Autosomal recessive inheritance pattern
To have an autosomal recessive disorder, you inherit two mutated genes, one from each parent. These disorders are usually passed on by two carriers. Their health is rarely affected, but they have one mutated gene (recessive gene) and one normal gene (dominant gene) for the condition. Two carriers have a 25% chance of having an unaffected child with two normal genes (left), a 50% chance of having an unaffected child who also is a carrier (middle), and a 25% chance of having an affected child with two recessive genes (right).
Wilson's disease is inherited as an autosomal recessive trait, which means that to develop the disease you must inherit one copy of the defective gene from each parent. If you receive only one abnormal gene, you won't become ill yourself, but you're a carrier and can pass the gene to your children.
You can be at increased risk of Wilson's disease if your parents or siblings have the condition. Ask your doctor whether you should undergo genetic testing to find out if you have Wilson's disease. Diagnosing the condition as early as possible dramatically increases the chances of successful treatment.

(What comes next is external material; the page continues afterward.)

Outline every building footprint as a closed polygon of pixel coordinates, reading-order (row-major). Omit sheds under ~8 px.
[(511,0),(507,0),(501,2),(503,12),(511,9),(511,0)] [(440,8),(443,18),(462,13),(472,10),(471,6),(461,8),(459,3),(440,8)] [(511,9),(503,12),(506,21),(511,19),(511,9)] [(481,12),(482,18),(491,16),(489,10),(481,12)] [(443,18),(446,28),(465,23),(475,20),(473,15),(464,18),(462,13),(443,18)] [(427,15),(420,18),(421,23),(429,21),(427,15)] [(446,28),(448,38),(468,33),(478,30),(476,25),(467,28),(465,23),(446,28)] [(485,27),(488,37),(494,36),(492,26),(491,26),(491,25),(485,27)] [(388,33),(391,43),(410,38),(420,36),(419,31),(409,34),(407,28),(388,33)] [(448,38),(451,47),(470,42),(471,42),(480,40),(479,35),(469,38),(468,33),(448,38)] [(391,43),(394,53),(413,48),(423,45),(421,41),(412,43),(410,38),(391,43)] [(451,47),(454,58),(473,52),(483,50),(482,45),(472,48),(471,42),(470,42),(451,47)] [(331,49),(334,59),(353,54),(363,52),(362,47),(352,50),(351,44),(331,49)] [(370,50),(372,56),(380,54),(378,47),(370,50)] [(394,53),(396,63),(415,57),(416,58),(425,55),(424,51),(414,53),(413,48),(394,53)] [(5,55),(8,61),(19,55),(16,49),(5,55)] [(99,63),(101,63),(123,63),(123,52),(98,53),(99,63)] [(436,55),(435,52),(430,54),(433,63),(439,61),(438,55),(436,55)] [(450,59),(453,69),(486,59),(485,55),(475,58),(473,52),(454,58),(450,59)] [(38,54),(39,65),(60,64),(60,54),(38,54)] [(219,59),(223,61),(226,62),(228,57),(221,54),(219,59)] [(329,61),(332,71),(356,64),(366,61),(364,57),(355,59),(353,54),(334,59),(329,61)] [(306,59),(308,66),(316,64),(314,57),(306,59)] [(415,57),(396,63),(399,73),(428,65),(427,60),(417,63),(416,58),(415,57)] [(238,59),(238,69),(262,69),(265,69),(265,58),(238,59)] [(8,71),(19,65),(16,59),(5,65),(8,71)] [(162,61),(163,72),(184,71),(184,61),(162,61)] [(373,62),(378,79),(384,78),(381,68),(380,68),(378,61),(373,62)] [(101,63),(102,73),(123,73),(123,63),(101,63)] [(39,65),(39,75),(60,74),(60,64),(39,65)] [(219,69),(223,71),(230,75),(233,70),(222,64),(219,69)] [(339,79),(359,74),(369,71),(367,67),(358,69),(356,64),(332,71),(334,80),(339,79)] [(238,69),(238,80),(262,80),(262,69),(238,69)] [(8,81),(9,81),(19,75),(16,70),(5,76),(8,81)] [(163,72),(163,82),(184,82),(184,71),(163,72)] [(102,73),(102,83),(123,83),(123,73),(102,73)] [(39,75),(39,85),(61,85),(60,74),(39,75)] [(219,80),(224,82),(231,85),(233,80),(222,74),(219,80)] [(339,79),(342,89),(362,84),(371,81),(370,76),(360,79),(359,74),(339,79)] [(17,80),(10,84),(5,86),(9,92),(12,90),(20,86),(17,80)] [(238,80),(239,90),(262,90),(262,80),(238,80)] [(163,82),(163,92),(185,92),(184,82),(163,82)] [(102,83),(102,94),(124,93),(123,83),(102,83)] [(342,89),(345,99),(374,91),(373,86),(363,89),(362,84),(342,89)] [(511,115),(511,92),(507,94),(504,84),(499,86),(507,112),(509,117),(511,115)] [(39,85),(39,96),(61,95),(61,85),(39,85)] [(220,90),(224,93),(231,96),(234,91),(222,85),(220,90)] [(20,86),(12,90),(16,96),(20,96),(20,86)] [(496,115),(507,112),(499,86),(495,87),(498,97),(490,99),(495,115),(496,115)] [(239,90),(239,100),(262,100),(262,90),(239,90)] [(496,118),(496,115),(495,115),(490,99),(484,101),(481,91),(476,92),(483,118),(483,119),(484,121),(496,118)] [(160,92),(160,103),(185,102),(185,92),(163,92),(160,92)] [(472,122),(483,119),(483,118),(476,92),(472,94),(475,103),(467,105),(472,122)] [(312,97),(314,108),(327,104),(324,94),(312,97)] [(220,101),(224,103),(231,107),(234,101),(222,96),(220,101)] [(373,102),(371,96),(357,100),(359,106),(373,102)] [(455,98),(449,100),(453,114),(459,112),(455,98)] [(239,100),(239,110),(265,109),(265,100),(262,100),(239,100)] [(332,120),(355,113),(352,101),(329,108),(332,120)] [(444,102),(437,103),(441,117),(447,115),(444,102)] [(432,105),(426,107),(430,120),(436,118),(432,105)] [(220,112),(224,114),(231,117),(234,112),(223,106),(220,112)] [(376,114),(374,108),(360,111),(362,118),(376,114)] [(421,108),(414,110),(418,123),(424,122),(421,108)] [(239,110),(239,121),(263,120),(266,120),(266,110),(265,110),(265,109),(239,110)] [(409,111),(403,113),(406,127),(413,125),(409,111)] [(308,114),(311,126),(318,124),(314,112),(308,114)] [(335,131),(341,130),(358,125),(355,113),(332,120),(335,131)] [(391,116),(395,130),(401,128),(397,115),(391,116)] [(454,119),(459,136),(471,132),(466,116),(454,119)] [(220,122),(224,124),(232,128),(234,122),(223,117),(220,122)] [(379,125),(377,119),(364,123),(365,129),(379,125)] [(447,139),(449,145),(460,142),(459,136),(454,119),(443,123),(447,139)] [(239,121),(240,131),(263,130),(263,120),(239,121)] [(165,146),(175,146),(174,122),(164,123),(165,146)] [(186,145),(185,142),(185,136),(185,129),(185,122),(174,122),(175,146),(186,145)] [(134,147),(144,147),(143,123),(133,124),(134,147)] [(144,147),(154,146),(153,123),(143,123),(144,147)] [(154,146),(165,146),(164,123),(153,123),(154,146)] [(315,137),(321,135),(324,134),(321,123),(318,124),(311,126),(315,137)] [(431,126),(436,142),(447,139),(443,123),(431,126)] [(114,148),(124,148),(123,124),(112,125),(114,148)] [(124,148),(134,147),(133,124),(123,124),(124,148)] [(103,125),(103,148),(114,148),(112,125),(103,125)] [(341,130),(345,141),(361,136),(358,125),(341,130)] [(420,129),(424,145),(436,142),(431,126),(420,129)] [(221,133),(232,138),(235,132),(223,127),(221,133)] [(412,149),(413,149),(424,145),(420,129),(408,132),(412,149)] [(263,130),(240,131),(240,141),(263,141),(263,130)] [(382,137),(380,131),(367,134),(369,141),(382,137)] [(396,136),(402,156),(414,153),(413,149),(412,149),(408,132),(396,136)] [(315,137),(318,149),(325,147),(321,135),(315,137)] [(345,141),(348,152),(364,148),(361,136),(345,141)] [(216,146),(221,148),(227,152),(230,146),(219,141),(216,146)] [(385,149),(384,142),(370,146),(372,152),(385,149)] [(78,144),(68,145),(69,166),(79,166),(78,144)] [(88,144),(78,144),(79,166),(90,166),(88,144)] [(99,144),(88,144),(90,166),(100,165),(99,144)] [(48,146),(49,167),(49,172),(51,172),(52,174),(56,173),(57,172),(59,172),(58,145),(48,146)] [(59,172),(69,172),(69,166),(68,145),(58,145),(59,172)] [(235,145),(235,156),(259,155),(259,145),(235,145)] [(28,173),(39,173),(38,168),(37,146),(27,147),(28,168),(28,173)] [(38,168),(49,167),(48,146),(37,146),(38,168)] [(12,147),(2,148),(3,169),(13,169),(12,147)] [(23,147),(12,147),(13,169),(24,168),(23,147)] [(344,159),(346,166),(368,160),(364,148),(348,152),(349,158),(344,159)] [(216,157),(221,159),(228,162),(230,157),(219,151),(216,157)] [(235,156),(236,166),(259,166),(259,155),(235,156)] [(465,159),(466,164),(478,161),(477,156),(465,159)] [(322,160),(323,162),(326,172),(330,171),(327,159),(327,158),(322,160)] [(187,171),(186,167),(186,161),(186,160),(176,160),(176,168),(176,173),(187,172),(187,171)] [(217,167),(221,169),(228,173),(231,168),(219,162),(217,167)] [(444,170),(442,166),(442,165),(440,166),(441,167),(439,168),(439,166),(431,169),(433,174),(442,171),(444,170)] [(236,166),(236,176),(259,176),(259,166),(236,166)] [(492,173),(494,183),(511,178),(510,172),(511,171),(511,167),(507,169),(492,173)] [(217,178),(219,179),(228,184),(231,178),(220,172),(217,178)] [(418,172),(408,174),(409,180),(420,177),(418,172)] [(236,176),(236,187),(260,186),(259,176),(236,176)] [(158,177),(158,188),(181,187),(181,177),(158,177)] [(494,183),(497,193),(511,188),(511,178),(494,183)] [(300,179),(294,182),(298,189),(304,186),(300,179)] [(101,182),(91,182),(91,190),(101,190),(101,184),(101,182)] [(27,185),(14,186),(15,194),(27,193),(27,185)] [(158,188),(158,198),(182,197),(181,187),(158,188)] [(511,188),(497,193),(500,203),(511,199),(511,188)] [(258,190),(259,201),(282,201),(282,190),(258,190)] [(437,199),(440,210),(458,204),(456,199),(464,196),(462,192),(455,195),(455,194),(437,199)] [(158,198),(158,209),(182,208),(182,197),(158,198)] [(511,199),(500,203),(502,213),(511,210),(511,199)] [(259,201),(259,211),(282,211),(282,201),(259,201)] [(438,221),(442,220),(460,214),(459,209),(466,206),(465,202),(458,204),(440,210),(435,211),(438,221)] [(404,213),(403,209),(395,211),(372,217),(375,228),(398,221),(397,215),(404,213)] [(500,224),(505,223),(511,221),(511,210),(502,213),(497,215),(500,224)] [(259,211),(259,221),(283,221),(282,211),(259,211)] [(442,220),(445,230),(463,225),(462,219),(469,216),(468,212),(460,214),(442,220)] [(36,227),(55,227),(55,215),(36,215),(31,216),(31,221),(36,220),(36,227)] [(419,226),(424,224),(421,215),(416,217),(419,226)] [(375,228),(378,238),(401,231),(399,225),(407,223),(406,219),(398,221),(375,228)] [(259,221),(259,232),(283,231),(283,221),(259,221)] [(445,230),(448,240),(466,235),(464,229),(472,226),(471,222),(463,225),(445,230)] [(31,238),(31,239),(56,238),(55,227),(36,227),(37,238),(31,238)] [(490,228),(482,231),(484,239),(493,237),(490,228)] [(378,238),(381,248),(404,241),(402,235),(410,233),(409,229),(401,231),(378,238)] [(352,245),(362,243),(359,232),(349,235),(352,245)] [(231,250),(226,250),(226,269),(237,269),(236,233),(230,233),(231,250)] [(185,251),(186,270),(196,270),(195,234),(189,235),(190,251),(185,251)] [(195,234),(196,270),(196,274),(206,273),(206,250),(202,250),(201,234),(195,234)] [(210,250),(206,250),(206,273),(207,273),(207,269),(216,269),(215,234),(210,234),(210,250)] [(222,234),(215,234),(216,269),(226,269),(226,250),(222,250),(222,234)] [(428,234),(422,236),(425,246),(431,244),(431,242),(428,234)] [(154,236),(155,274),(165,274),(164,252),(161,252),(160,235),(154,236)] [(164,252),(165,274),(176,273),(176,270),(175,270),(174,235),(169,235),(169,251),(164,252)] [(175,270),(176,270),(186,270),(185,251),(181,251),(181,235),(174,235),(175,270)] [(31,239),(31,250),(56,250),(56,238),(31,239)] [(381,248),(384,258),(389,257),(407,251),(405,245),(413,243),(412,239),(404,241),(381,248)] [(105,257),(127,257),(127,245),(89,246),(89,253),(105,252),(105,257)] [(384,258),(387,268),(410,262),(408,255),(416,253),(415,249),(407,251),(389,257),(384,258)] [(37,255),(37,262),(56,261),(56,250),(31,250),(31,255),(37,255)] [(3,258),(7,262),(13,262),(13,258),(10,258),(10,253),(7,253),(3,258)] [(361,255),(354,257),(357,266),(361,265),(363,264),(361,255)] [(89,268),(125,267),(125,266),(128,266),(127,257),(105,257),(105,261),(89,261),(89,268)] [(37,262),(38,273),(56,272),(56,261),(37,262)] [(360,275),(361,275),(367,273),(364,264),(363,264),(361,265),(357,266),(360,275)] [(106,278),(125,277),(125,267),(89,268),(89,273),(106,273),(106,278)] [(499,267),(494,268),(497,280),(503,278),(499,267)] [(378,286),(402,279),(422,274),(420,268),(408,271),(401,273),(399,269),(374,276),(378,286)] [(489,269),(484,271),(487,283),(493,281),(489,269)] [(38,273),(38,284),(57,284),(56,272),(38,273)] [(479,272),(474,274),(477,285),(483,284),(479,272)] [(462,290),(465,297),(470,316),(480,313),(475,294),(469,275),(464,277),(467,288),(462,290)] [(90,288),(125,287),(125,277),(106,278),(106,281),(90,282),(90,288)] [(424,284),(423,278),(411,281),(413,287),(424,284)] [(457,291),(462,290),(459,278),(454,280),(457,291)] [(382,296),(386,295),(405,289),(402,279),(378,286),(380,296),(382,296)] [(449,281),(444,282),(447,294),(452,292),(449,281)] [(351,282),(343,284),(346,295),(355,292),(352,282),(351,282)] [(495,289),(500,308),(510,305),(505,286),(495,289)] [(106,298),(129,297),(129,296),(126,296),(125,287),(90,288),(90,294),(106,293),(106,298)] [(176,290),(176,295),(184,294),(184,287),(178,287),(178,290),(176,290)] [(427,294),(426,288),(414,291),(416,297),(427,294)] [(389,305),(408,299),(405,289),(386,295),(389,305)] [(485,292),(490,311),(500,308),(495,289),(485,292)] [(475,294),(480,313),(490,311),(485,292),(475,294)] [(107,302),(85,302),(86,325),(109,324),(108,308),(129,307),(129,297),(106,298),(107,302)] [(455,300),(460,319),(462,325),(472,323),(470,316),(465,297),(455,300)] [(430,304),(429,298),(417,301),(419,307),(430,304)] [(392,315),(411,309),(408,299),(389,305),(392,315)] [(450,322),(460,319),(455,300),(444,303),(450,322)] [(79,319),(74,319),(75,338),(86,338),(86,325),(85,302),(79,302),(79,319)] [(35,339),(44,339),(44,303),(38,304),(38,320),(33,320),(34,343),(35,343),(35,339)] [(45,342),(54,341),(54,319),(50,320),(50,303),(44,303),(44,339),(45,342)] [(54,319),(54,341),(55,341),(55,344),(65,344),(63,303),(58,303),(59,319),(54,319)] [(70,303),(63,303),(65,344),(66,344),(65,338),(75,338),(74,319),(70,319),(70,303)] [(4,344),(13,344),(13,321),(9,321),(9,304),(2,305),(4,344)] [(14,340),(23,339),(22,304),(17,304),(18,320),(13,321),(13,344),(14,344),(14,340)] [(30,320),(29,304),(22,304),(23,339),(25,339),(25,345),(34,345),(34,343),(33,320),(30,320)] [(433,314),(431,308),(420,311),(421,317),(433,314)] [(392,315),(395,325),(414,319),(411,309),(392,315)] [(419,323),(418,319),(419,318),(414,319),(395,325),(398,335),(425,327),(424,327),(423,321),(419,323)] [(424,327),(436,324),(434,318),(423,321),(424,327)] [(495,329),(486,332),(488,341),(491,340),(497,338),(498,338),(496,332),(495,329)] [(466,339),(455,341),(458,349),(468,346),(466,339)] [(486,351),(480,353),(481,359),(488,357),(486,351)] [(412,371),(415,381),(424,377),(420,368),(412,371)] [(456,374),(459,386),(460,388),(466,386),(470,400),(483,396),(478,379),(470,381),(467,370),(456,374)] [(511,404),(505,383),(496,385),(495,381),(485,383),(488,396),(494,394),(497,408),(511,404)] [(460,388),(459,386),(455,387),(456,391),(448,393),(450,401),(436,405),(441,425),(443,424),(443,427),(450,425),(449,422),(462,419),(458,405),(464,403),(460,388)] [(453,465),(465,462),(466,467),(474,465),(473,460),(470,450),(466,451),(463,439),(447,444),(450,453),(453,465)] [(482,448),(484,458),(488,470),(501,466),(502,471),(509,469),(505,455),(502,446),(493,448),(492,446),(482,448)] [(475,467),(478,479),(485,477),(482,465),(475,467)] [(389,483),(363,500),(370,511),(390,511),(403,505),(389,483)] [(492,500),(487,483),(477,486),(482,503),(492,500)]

Normal liver vs. liver cirrhosis
A normal liver (left) shows no signs of scarring. In cirrhosis (right), scar tissue replaces normal liver tissue.
Untreated, Wilson's disease can be fatal. Serious complications include:
- Scarring of the liver (cirrhosis). As liver cells try to make repairs to damage done by excess copper, scar tissue forms in the liver, making it more difficult for the liver to function.
- Liver failure. This can occur suddenly (acute liver failure), or it can develop slowly over years. A liver transplant might be a treatment option.
- Persistent neurological problems. Tremors, involuntary muscle movements, clumsy gait and speech difficulties usually improve with treatment for Wilson's disease. However, some people have persistent neurological difficulty despite treatment.
- Kidney problems. Wilson's disease can damage the kidneys, leading to problems such as kidney stones and an abnormal number of amino acids excreted in the urine.
- Psychological problems. These might include personality changes, depression, irritability, bipolar disorder or psychosis.
- Blood problems. These might include destruction of red blood cells (hemolysis) leading to anemia and jaundice.